TEXT PROVIDED –
▼
It's a common operation for Netlink CLI tools (when translating
names to ifindexes) and previously required full rtnl_lock.
- Support dumping qdiscs and page pools for a specific netdev. Even
tho user space wants a dump of all netdevs, most of the time, the
OOO programming model results in repeating the dump for each
netdev. Which, in absence of a cache, leads to a O(n^2) behavior.
- Flush nexthops once on multi-nexthop removal (e.g. when device goes
down), another O(n^2) -> O(n) improvement.
- Rehash locally generated traffic to a different nexthop on
retransmit timeout.
- Honor oif when choosing nexthop for locally generated IPv6 traffic.
- Convert TCP Auth Option to crypto library, and drop non-RFC algos.
- Increase subflow limits in MPTCP to 64 and endpoint limit to 256.
- Support MPTCP signaling of IPv6 address + port (ADD_ADDR). We need
to selectively skip reporting of the standard TCP Timestamp option,
because they won't fit into the header space together (12 + 30 >
40).
- Support using bridge neighbor suppression, Duplicate Address
Detection, Gratuitous ARP and unsolicited NA forwarding - in EVPN
deployments, e.g. VXLAN fabrics (IPv4 and IPv6).
- Improve link state reporting for upper netdevs (e.g. macvlan) over
tunnel devices (again, mostly for EVPN deployments).
- Support binding GENEVE tunnels to a local address.
- Speed up UDP tunnel destruction (remove one synchronize_rcu()).
- Support exponential field encoding in multicast (IGMPv3 and MLDv2).
- Support attaching PSP crypto offload to containers (veth, netkit).
- Add a new IPSec Netlink message XFRM_MSG_MIGRATE_STATE that allows
migrating individual IPsec SAs independently of their policies.
The existing XFRM_MSG_MIGRATE is tightly coupled to policy+SA
migration, lacks SPI for unique SA identification, and cannot
express reqid changes or migrate Transport mode selectors.
The new interface identifies the SA via SPI and mark, supports
reqid changes, address family changes, encap removal, and uses an
atomic create+install flow under x->lock to prevent SN/IV reuse
during AEAD SA migration.
- Implement GRO/GSO support for PPPoE.
▲
REQUIREMENTS –
a) Answer these questions using the networking change list above:
(i) To what values are the MPTCP subflow limit and endpoint limit raised?
(ii) To what is the TCP Auth Option converted?
(iii) Which tunnels gain support for binding to a local address?
b) From the networking change list, reproduce verbatim the part that opens with the words containing "- Add a new" and closes with "support for PPPoE.".

EXCERPTED RECORDS –
▼
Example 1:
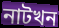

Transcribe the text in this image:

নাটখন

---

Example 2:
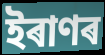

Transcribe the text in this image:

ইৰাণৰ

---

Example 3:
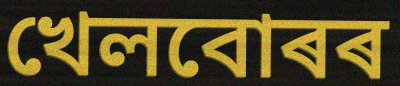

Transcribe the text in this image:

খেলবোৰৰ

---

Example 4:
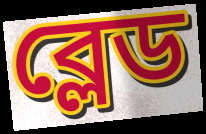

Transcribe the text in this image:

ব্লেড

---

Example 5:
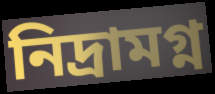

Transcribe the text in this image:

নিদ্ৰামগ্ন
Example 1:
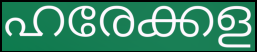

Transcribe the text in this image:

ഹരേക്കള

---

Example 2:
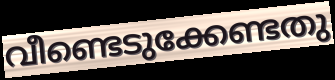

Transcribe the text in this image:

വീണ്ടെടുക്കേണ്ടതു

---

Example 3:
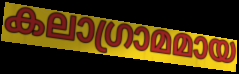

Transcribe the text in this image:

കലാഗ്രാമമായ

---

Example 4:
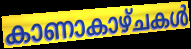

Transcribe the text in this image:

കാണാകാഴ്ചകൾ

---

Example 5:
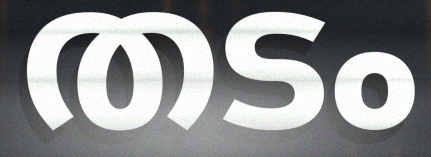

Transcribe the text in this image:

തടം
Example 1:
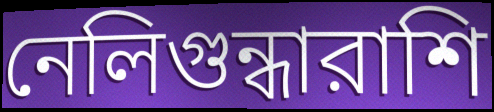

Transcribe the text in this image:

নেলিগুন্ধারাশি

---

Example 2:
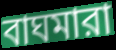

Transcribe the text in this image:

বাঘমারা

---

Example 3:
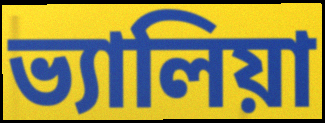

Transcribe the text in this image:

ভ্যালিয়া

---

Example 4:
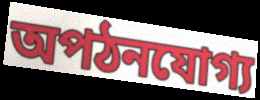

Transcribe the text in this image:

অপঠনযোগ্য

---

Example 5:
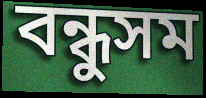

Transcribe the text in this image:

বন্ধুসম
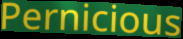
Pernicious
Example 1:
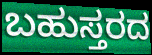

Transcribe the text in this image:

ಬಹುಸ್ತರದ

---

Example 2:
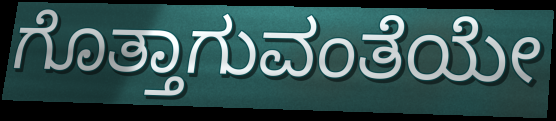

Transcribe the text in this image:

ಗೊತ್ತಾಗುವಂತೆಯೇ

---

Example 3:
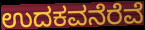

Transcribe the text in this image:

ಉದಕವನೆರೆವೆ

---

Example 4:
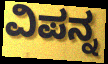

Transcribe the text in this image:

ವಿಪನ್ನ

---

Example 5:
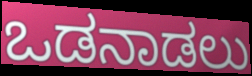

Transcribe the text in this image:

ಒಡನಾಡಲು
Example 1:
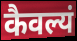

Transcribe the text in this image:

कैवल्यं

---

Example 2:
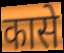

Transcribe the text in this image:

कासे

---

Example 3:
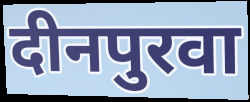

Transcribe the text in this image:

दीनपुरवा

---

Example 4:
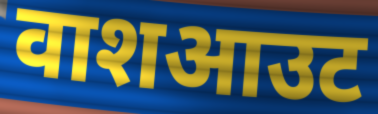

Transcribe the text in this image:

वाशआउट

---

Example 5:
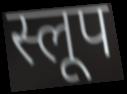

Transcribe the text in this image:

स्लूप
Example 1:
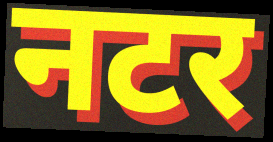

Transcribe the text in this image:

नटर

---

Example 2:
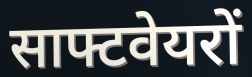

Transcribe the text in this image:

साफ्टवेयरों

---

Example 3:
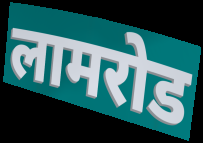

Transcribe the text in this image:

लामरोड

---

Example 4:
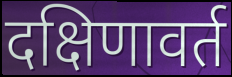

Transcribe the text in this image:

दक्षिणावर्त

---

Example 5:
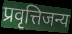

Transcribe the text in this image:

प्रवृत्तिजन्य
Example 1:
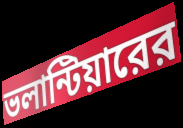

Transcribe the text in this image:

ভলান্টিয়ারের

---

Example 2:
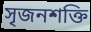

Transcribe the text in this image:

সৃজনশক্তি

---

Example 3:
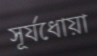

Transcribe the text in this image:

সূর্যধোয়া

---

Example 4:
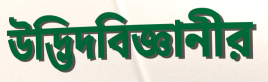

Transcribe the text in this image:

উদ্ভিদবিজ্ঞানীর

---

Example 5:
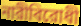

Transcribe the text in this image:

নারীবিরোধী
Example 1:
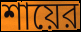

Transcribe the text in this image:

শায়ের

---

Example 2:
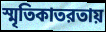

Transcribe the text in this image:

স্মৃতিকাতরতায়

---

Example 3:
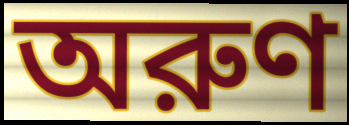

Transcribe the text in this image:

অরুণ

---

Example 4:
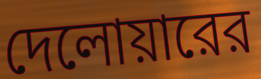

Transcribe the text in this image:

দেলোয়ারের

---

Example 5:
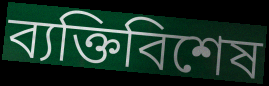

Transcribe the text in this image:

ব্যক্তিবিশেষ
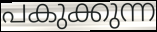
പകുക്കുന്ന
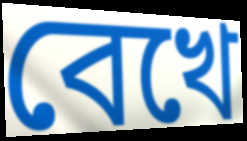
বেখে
▲
EXERCISE RESPONSES –
a)
(i) The subflow limit is raised to 64 and the endpoint limit to 256.
(ii) It is converted to the crypto library.
(iii) GENEVE tunnels.

b)
- Add a new IPSec Netlink message XFRM_MSG_MIGRATE_STATE that allows
migrating individual IPsec SAs independently of their policies.
The existing XFRM_MSG_MIGRATE is tightly coupled to policy+SA
migration, lacks SPI for unique SA identification, and cannot
express reqid changes or migrate Transport mode selectors.
The new interface identifies the SA via SPI and mark, supports
reqid changes, address family changes, encap removal, and uses an
atomic create+install flow under x->lock to prevent SN/IV reuse
during AEAD SA migration.
- Implement GRO/GSO support for PPPoE.